As Gad started to see that her legal work was making an impact, “I became inspired to go to law school and become an attorney.”
She knew that getting accepted to law school as a convicted felon would not be easy, but she explained her past transgressions in her personal statement. She got accepted to nearly every school she applied to, she said, and she used the settlement money she received from her case against the Cook County Jail to pay for her legal education at the University of Chicago, where she started in 2017.
“I try to just be the living example of the power of rehabilitation and second chances,” said Gad, who often gives talks to medical students and residents, as well as doctors and emergency personnel.

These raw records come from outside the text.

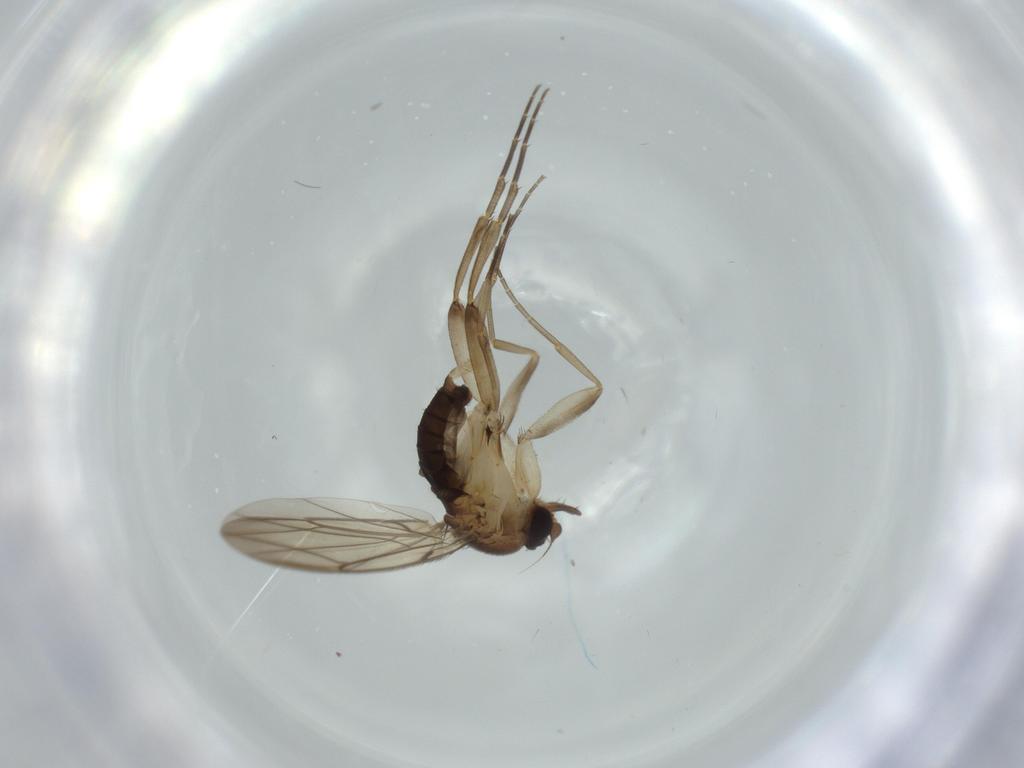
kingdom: Animalia
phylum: Arthropoda
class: Insecta
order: Diptera
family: Phoridae
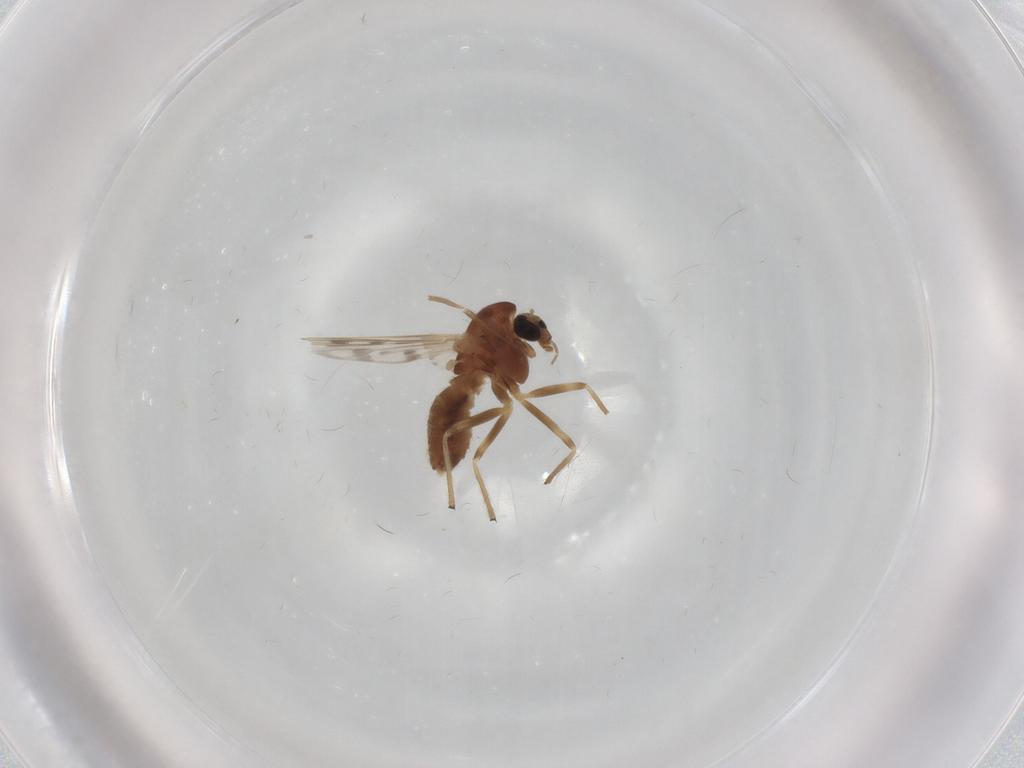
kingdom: Animalia
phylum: Arthropoda
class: Insecta
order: Diptera
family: Chironomidae
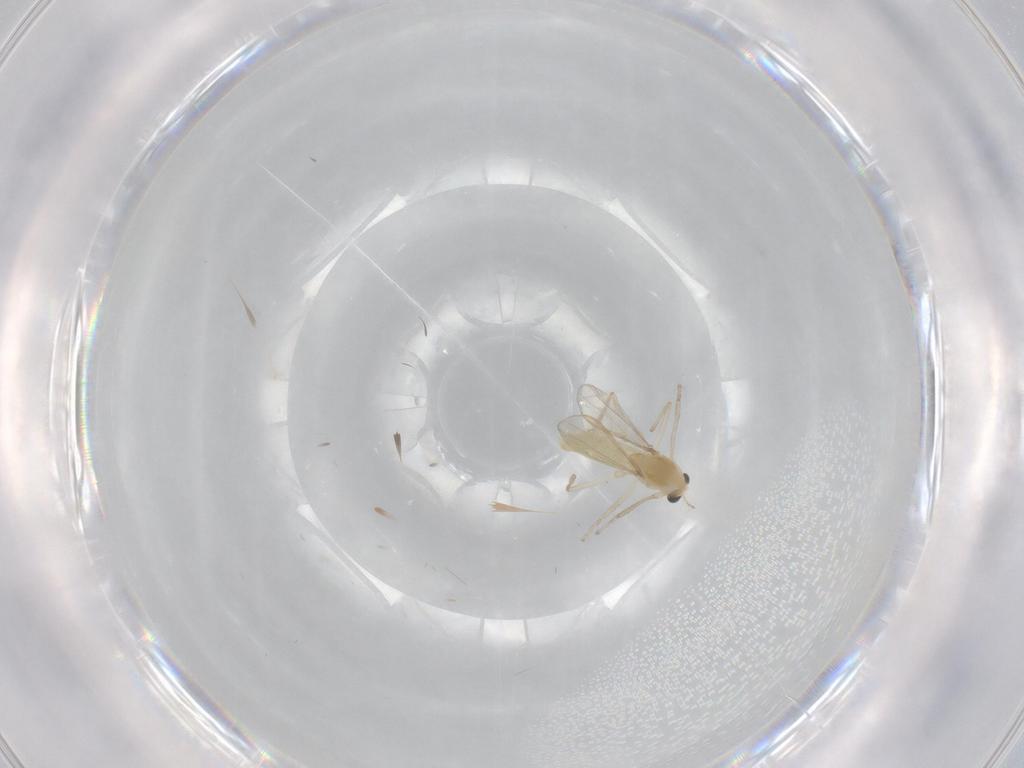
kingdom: Animalia
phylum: Arthropoda
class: Insecta
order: Diptera
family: Chironomidae
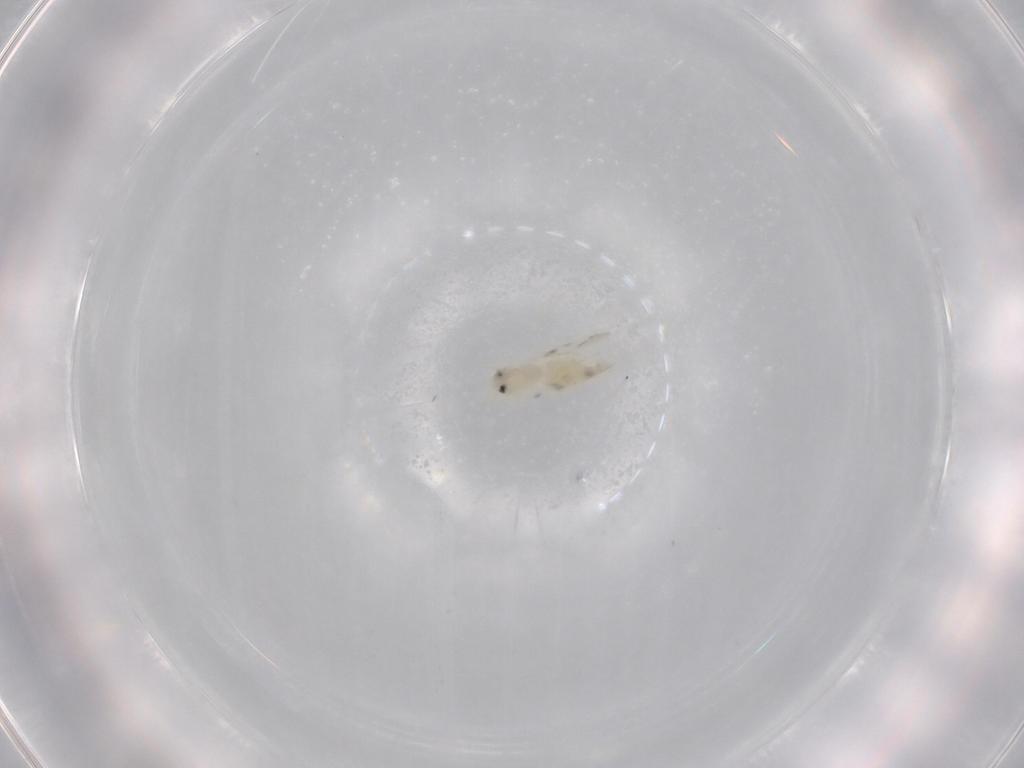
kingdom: Animalia
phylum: Arthropoda
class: Insecta
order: Hemiptera
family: Aleyrodidae
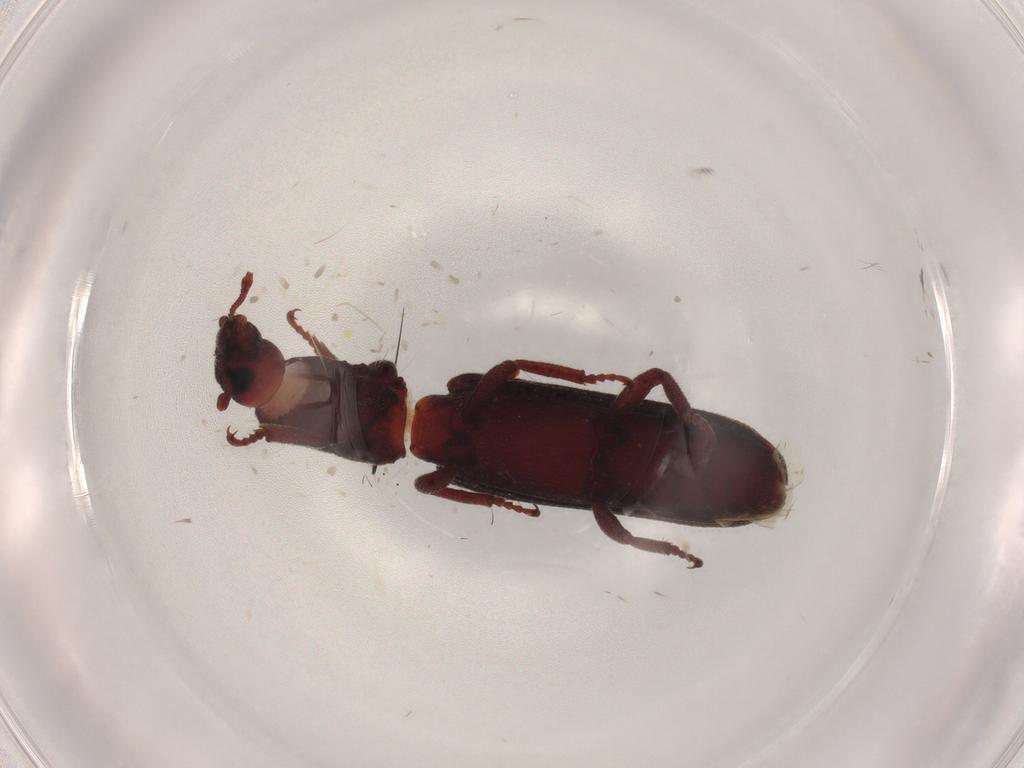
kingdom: Animalia
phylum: Arthropoda
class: Insecta
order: Coleoptera
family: Bothrideridae
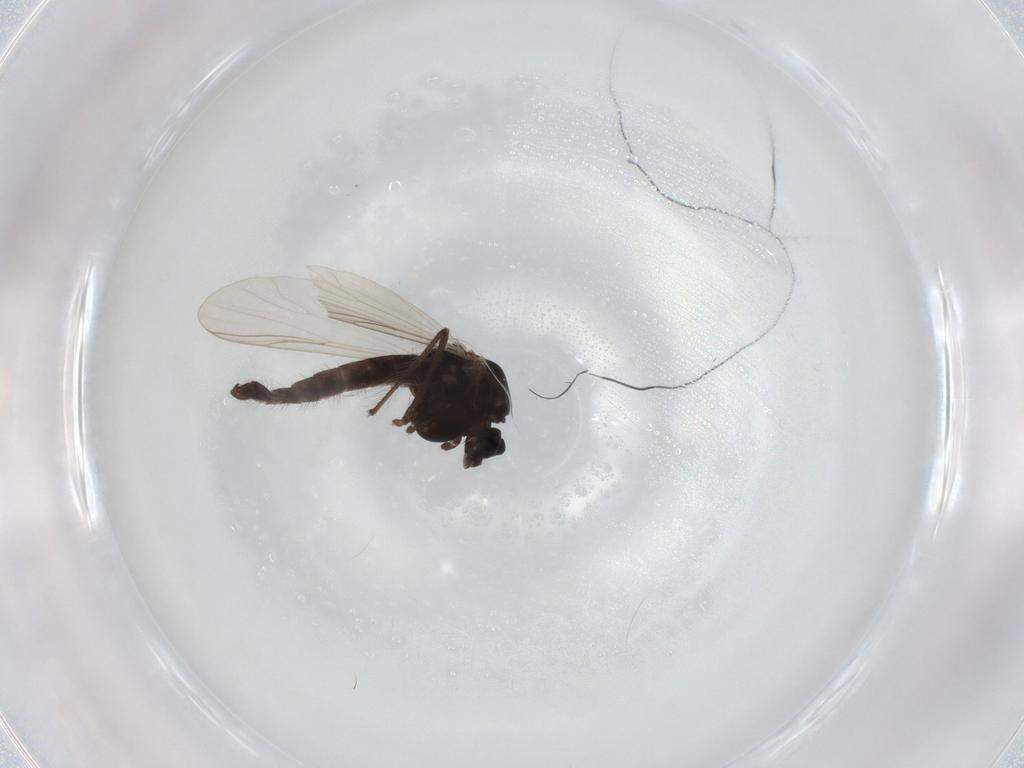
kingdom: Animalia
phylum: Arthropoda
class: Insecta
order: Diptera
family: Chironomidae
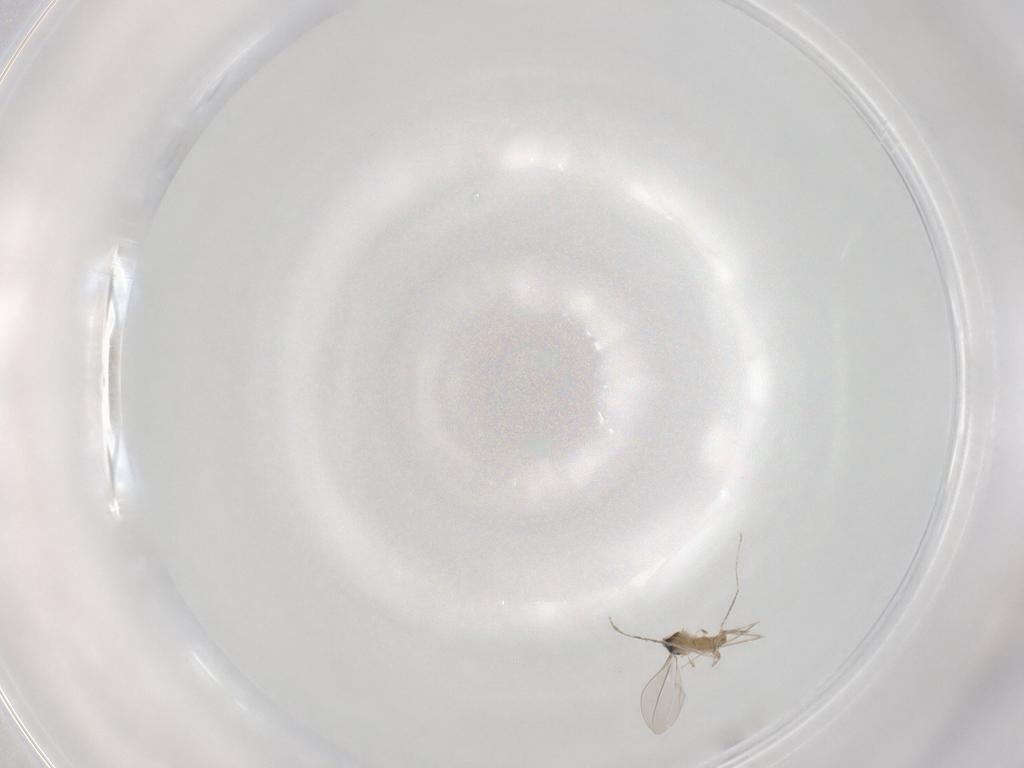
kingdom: Animalia
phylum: Arthropoda
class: Insecta
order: Diptera
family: Cecidomyiidae
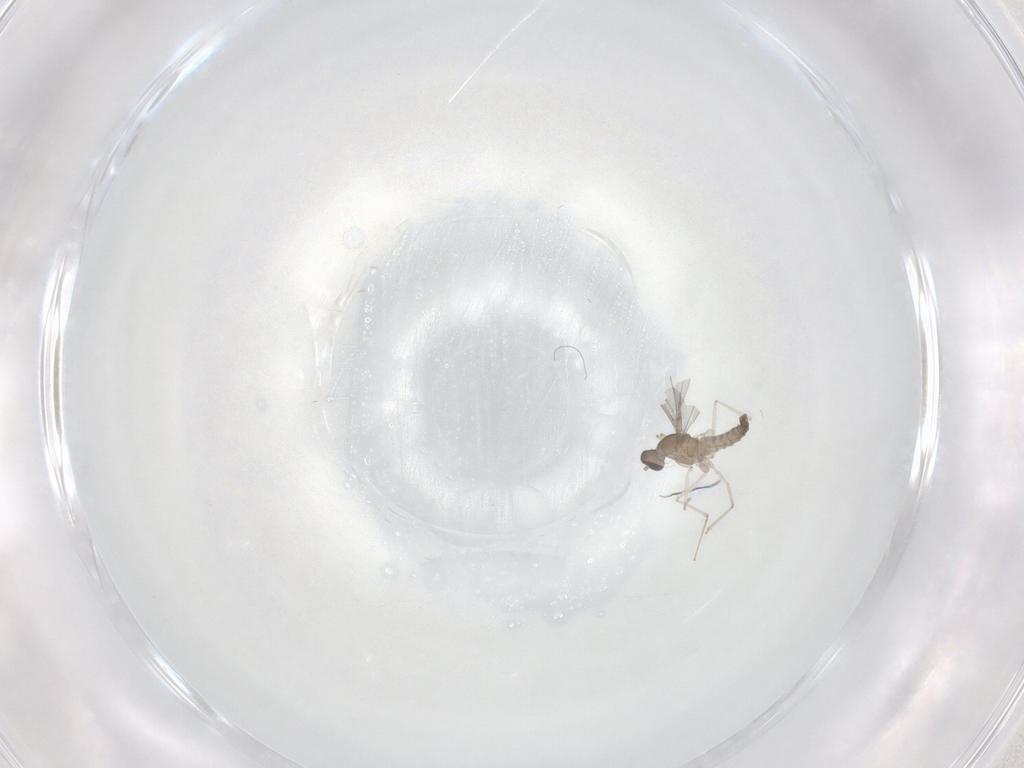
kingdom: Animalia
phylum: Arthropoda
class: Insecta
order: Diptera
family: Cecidomyiidae
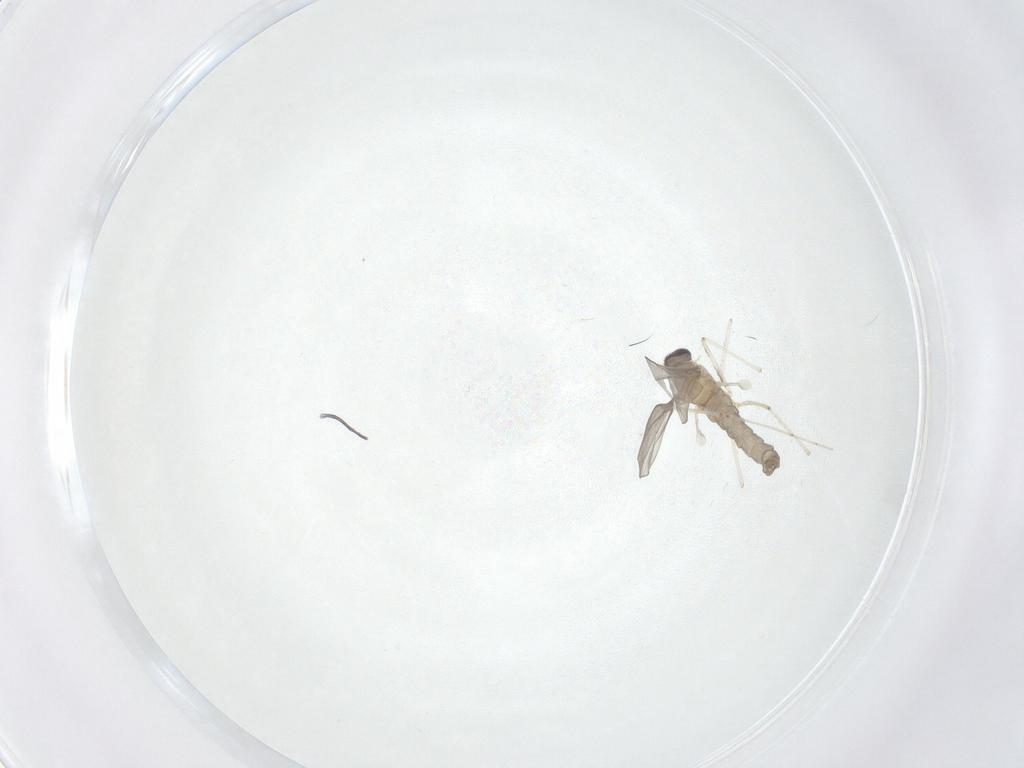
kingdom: Animalia
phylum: Arthropoda
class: Insecta
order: Diptera
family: Cecidomyiidae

She passed the bar exam in February 2022, but her swearing-in was delayed because of her criminal background. Over several months, she submitted various documents explaining her past — including her full criminal record, police reports and character reports from people who attested that she had turned her life around.
Since being sworn in to the Minnesota Bar on Aug. 23, 2022, Gad has been working as an attorney in Minneapolis, specializing in criminal defense — including nonviolent drug convictions — and civil rights violations. So far, none of her cases have gone to trial, as she works to get them dismissed or diverted before that point.
“My personal story is what drives me to be the best possible advocate that I can,” Gad said. “I don’t want my clients to have to live through what I lived through.”
“I find the work to be so rewarding in light of what I know,” she continued.
Recently, she represented Benjamin Richardson, a 25-year-old man who spent seven months in jail after being arrested on murder charges. The charges were dismissed in July after Gad argued there was insufficient evidence to continue with the case, including witness descriptions that did not match her client, and surveillance evidence showing Richardson was at a different location at the time of the killing.
“It was probably one of the happiest moments of my life,” Richardson said, noting that Gad understood what it was like to be detained in the very same jail that he was in. “I didn’t have to explain it, she already knew what was going on.”
“To know that I was able to give him his freedom back and his life back and spare him the lifelong stigma of being a convicted felon, it means everything to me,” Gad said.
While she never fulfilled her dream of becoming a doctor, she now believes she was always meant to be a lawyer and advocate.
“It’s definitely given me a purpose,” Gad said. “And I wouldn’t have it any other way.”